Architectural Flame CouchDB

My favorite topic in programming is to delve into the negative effects that present to us the most, in our opinion, trivial operations.

One such issue is the deletion of records in the database. This operation, according to most programmers, speeds up the work with the base and makes it more compact. The trick is that this is not true. And if with relational databases this is not only partly true, then with NoSQL this can be a complete lie.

We will discuss this problem in Apache CouchDB later.
Picture in topic:

How data is stored

Data in any database is stored on the principle of the file system: there is a data allocation map and a file in which they are directly placed. For SQL, this is usually a table, and for NoSQL, it is usually a tree.
When we delete data, as in the case of the file system, the database will not waste time re-creating the map file and data file without the record we want to delete. It will simply mark the entry as deleted in the map.

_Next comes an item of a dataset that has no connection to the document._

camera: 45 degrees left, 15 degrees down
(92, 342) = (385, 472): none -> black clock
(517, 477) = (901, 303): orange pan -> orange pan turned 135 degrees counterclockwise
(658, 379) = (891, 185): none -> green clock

It’s easy to make sure, for this we will create a simple table in MySQL using MyISAM, add one record there, then delete and look at the statistics:
MySQL table with overhead

To optimize this, we need to re-create the map file and data file. Perform:
OPTIMIZE TABLE guest;
and get:

')
Interestingly, the table in a non-optimized version, oddly enough, works almost as fast as in the optimized one. This happens because the very principle of storing relational data is usually quite simple and it is easy to calculate how much you need to do to ensure that remote entries are skipped. The above, of course, does not mean that overhead can be ignored, but it suffices to write the simplest bash script that will optimize the data on a schedule, and no additional work in the program code is necessary.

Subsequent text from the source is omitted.